• DIRECTIONS
Copy the text under each of the items below line for line, keeping every word, number and mark unchanged, and leave out the pictures.

■ ■ ■ ■

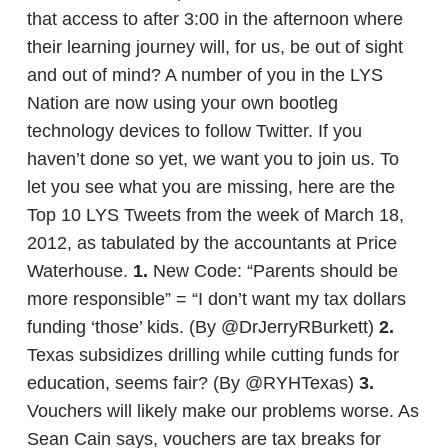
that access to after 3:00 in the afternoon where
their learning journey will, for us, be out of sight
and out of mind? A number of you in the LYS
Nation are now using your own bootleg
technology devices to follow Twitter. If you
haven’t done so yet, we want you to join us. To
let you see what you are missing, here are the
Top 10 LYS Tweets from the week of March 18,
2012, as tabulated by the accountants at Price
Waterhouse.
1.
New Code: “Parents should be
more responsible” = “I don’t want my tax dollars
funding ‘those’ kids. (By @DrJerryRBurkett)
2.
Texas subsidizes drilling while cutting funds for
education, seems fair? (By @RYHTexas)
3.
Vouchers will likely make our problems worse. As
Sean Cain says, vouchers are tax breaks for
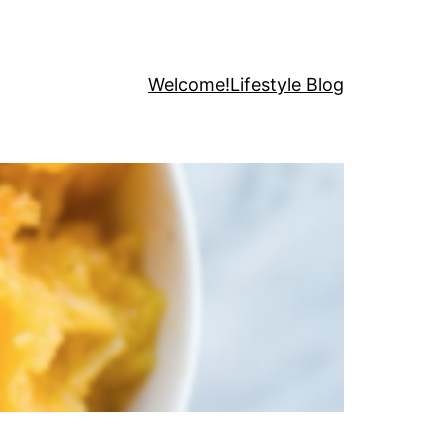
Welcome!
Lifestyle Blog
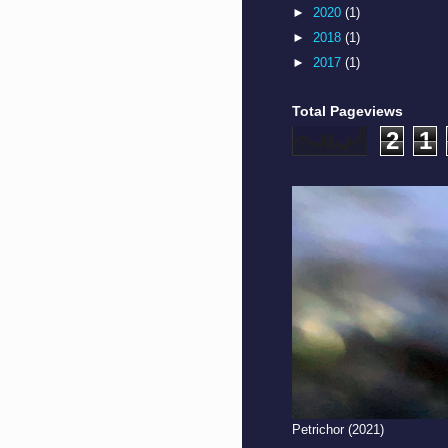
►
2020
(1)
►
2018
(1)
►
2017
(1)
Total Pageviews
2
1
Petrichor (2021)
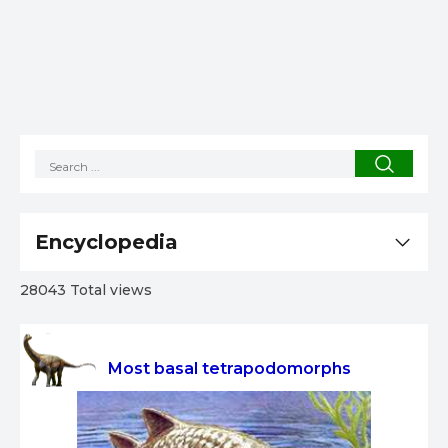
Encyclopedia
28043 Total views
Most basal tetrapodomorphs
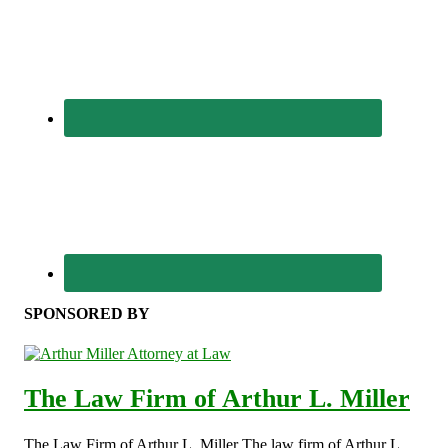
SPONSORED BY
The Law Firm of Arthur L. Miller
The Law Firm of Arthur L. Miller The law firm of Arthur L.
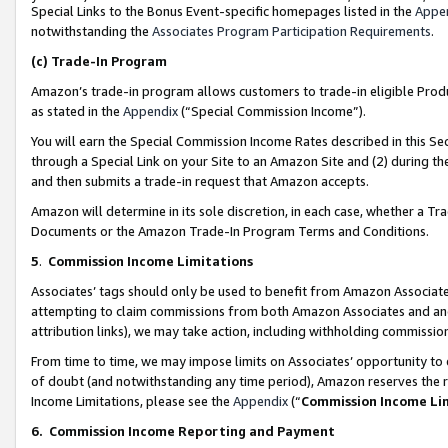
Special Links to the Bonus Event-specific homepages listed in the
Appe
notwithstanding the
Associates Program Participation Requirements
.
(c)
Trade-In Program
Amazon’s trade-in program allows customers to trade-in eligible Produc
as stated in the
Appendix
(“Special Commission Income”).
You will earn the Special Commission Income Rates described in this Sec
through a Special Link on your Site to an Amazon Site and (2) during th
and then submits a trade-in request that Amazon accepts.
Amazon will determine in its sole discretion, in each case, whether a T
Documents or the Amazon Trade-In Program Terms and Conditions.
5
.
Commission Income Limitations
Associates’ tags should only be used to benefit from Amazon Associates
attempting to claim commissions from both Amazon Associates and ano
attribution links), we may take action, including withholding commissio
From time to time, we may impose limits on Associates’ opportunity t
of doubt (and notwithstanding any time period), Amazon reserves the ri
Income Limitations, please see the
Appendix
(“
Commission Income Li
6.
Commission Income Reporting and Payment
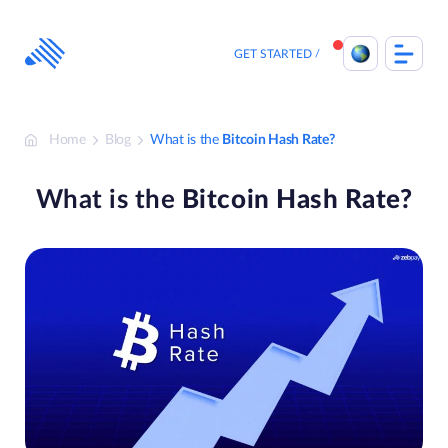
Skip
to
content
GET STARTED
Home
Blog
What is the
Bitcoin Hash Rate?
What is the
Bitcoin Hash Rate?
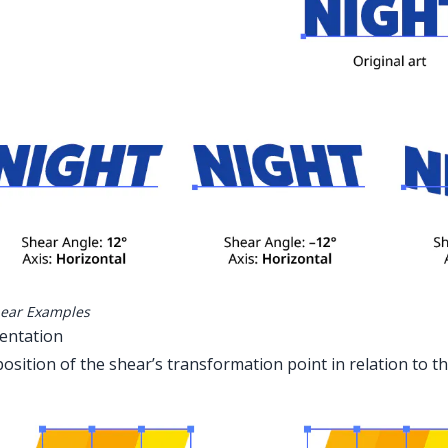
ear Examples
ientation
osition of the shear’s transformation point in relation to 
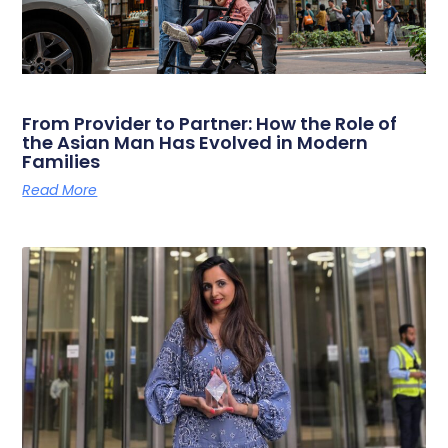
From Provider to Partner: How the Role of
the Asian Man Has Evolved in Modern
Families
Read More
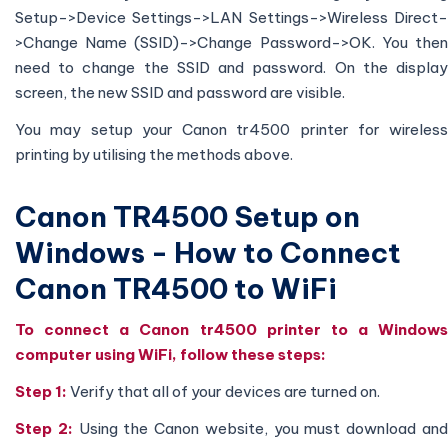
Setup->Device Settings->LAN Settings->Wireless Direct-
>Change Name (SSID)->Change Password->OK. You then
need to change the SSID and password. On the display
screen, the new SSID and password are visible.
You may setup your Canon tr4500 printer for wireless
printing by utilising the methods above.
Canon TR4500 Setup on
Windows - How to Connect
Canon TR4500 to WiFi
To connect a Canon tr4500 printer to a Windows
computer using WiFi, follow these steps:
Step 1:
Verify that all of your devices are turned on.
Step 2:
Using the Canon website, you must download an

■ ■ ■ ■

• RESULT OF THE TASK
that access to after 3:00 in the afternoon where
their learning journey will, for us, be out of sight
and out of mind? A number of you in the LYS
Nation are now using your own bootleg
technology devices to follow Twitter. If you
haven’t done so yet, we want you to join us. To
let you see what you are missing, here are the
Top 10 LYS Tweets from the week of March 18,
2012, as tabulated by the accountants at Price
Waterhouse.
1.
New Code: “Parents should be
more responsible” = “I don’t want my tax dollars
funding ‘those’ kids. (By @DrJerryRBurkett)
2.
Texas subsidizes drilling while cutting funds for
education, seems fair? (By @RYHTexas)
3.
Vouchers will likely make our problems worse. As
Sean Cain says, vouchers are tax breaks for
Welcome!
Lifestyle Blog
►
2020
(1)
►
2018
(1)
►
2017
(1)
Total Pageviews
2
1
Petrichor (2021)
Encyclopedia
28043 Total views
Most basal tetrapodomorphs
SPONSORED BY
The Law Firm of Arthur L. Miller
The Law Firm of Arthur L. Miller The law firm of Arthur L.
Special Links to the Bonus Event-specific homepages listed in the
Appe
notwithstanding the
Associates Program Participation Requirements
.
(c)
Trade-In Program
Amazon’s trade-in program allows customers to trade-in eligible Produc
as stated in the
Appendix
(“Special Commission Income”).
You will earn the Special Commission Income Rates described in this Sec
through a Special Link on your Site to an Amazon Site and (2) during th
and then submits a trade-in request that Amazon accepts.
Amazon will determine in its sole discretion, in each case, whether a T
Documents or the Amazon Trade-In Program Terms and Conditions.
5
.
Commission Income Limitations
Associates’ tags should only be used to benefit from Amazon Associates
attempting to claim commissions from both Amazon Associates and ano
attribution links), we may take action, including withholding commissio
From time to time, we may impose limits on Associates’ opportunity t
of doubt (and notwithstanding any time period), Amazon reserves the ri
Income Limitations, please see the
Appendix
(“
Commission Income Li
6.
Commission Income Reporting and Payment
Skip
to
content
GET STARTED
Home
Blog
What is the
Bitcoin Hash Rate?
What is the
Bitcoin Hash Rate?
ear Examples
ientation
osition of the shear’s transformation point in relation to 
From Provider to Partner: How the Role of
the Asian Man Has Evolved in Modern
Families
Read More
Setup->Device Settings->LAN Settings->Wireless Direct-
>Change Name (SSID)->Change Password->OK. You then
need to change the SSID and password. On the display
screen, the new SSID and password are visible.
You may setup your Canon tr4500 printer for wireless
printing by utilising the methods above.
Canon TR4500 Setup on
Windows - How to Connect
Canon TR4500 to WiFi
To connect a Canon tr4500 printer to a Windows
computer using WiFi, follow these steps:
Step 1:
Verify that all of your devices are turned on.
Step 2:
Using the Canon website, you must download an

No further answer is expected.